Bryce Camm, who chairs the project’s Steering Group, said one of the project’s top achievements in the past year was appointing an expert third-party panel of eminent scientists to help industry define and report on the balance of grass and tree cover.
“We’ve appointed a team of world-leading remote sensing experts, biologists and conservationists to our expert panel because there is no agreement on what is or how to accurately measure the tree growth and tree/pasture changes in vegetation managed by the Australian cattle industry – and, indeed, the related expectations of our customers,” he said.
“We have agreement from industry, retailers, banks and environment groups to review the advice of key technical experts in order to develop a longer-term solution to managing vegetation for the mutual benefit of industry productivity and environmental outcomes.”
Mr Camm said launching the Annual Update a week after the Queensland Parliament passed contentious native vegetation laws highlighted the necessity for the beef industry to work together, and the value of the Australian Beef Sustainability Framework’s collaborative and evidence-based approach.
The balance of grass and tree cover is one of six key priority areas for industry action, selected through consultation with external stakeholders.

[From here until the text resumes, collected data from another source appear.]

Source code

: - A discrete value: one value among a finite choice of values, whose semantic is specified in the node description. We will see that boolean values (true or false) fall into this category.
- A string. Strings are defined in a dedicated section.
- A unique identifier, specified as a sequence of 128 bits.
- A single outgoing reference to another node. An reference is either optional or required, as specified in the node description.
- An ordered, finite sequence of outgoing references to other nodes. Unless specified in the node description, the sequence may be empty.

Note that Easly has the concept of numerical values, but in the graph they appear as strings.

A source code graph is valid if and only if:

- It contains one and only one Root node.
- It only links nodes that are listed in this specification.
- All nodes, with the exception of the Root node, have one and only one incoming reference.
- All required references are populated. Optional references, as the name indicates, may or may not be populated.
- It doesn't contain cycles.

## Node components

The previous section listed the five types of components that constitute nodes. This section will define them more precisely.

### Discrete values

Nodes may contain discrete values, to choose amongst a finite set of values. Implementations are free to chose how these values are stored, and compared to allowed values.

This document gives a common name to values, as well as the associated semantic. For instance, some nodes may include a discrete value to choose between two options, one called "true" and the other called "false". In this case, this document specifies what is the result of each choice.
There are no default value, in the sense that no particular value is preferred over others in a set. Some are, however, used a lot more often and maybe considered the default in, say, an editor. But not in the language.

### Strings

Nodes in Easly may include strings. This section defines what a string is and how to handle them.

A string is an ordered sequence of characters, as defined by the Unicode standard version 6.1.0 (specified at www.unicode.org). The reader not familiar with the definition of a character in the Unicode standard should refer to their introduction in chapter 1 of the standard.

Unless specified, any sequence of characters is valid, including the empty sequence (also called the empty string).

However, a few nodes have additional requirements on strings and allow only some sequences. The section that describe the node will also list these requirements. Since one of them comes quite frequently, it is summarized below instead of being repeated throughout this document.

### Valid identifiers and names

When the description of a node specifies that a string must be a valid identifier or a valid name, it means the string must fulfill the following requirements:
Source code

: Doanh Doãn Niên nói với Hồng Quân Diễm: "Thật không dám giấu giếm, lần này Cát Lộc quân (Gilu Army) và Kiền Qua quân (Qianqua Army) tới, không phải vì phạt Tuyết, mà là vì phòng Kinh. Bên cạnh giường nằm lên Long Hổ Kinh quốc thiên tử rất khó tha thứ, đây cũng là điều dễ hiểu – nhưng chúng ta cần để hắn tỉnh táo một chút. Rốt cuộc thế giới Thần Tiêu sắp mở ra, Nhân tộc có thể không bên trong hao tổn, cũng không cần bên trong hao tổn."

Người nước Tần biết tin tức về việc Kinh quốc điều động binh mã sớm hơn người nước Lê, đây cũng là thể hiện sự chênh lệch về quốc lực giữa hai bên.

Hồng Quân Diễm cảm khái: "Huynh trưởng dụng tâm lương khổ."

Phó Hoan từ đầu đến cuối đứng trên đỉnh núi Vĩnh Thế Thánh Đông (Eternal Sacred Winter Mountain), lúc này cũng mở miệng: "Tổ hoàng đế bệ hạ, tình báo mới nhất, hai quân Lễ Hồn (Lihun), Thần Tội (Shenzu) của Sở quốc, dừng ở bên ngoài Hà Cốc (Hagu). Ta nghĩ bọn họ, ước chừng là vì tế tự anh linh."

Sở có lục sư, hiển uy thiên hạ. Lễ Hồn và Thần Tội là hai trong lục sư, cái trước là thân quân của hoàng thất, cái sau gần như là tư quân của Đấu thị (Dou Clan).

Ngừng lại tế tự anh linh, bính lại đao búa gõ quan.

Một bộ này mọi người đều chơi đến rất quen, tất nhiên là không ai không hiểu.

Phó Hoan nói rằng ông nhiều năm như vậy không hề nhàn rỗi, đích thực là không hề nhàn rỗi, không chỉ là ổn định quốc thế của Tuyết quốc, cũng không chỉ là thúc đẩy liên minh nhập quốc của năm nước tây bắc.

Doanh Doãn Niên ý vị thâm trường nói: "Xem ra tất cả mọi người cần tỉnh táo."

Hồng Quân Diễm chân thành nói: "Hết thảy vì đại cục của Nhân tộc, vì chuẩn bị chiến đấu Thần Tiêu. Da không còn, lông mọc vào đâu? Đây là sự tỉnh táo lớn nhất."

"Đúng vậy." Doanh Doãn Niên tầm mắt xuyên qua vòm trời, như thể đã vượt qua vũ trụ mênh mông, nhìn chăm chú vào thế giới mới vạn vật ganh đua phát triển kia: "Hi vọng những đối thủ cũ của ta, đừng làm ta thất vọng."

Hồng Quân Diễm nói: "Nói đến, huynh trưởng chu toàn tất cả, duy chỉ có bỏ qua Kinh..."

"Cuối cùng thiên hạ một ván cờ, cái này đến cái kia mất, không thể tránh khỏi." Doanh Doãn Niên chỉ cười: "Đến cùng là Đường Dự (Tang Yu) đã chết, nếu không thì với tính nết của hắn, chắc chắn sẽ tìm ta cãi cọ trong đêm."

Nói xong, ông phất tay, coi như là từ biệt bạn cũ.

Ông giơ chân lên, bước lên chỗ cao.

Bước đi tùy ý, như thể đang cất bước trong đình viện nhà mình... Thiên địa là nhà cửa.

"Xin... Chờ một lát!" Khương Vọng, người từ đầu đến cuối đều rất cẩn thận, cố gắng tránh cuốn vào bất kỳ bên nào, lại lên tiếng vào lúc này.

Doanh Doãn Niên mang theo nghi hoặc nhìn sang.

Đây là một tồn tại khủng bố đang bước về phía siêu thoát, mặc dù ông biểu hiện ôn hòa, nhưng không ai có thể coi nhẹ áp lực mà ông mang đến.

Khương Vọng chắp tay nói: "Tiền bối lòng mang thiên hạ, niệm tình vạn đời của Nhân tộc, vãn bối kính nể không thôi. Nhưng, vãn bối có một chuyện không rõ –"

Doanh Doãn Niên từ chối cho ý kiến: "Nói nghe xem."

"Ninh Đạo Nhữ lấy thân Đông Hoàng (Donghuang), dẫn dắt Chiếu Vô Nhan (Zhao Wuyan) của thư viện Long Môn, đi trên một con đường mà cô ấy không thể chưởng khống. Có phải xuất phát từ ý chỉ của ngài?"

The other key priority areas of the Framework are animal husbandry techniques, profitability across value chain, antimicrobial stewardship, managing climate change risk and the health and safety of people in the industry.
The Australian Beef Sustainability Framework is an initiative of the Red Meat Advisory Council (RMAC) in partnership with Meat & Livestock Australia (MLA).
Speakers at the launch event (from left): Bryce Camm of the Australian Beef Sustainability Framework; Lachlan Monsbourgh of Rabobank; Susan McDonald of the Australian Beef Sustainability Framework; Andrew Brazier of McDonald's; and Don Mackay, Chair of the Red Meat Advisory Council.